## Supplied data
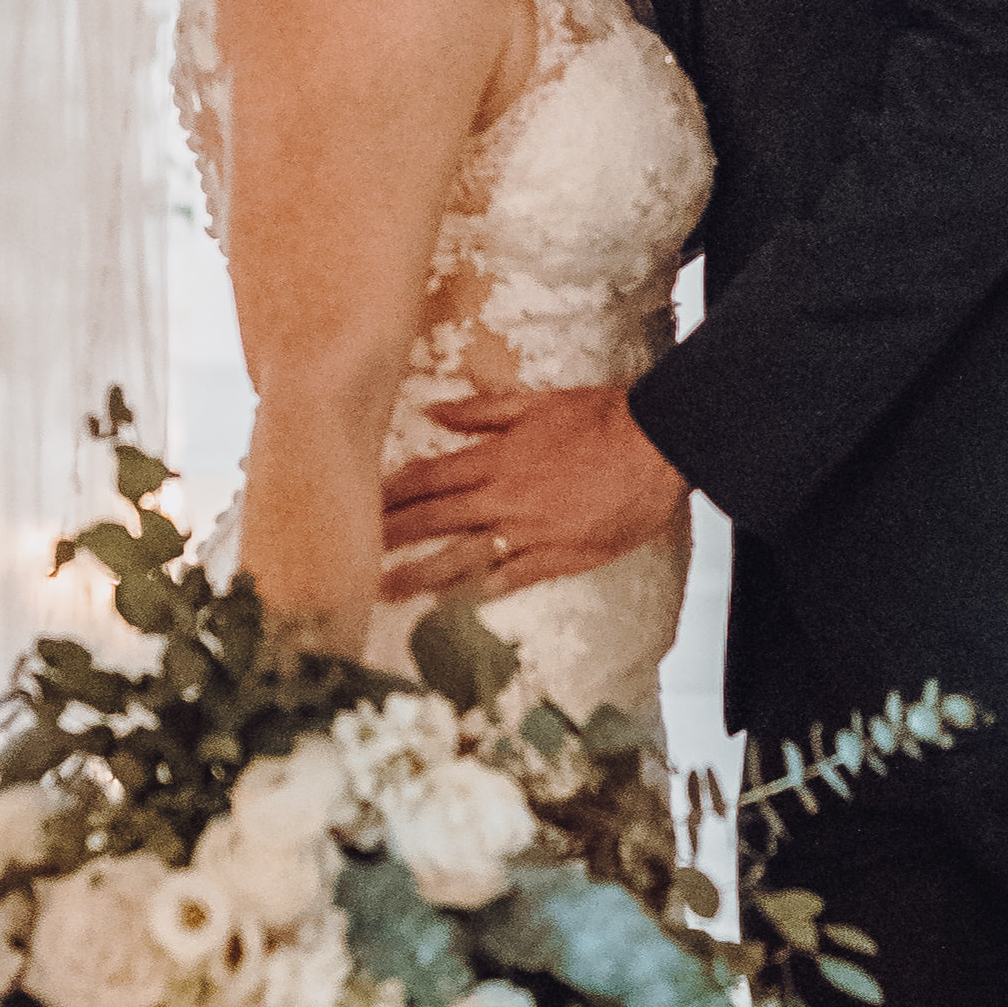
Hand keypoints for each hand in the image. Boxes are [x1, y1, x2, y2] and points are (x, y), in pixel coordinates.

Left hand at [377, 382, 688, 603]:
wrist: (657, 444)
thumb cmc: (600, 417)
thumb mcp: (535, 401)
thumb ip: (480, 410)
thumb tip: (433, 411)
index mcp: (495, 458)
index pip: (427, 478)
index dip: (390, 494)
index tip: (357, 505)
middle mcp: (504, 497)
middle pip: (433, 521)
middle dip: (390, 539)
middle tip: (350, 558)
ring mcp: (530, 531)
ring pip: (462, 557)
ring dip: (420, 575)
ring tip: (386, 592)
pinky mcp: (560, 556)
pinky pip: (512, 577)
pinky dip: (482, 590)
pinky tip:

## What the task asks
Your copy of the entries above must be exact and must not include pictures.

## Reply
Hand keypoints for each hand in the image. Boxes are [x1, y1, x2, y2] and points are (x, y), in pixel coordinates.

Left hand at [377, 382, 688, 603]:
wrist: (657, 444)
thumb cmc: (600, 417)
thumb mcp: (535, 401)
thumb ip: (480, 410)
thumb tip: (433, 411)
index mcp: (495, 458)
index pip: (427, 478)
index dip: (390, 494)
index tip: (357, 505)
middle mcp: (504, 497)
middle pip: (433, 521)
middle dip: (390, 539)
middle tip: (350, 558)
ring mcp: (530, 531)
ring pip: (462, 557)
ring dip: (420, 575)
ring tip: (386, 592)
pinky mcp: (560, 556)
pinky pip: (512, 577)
pinky dip: (482, 590)
pinky tip:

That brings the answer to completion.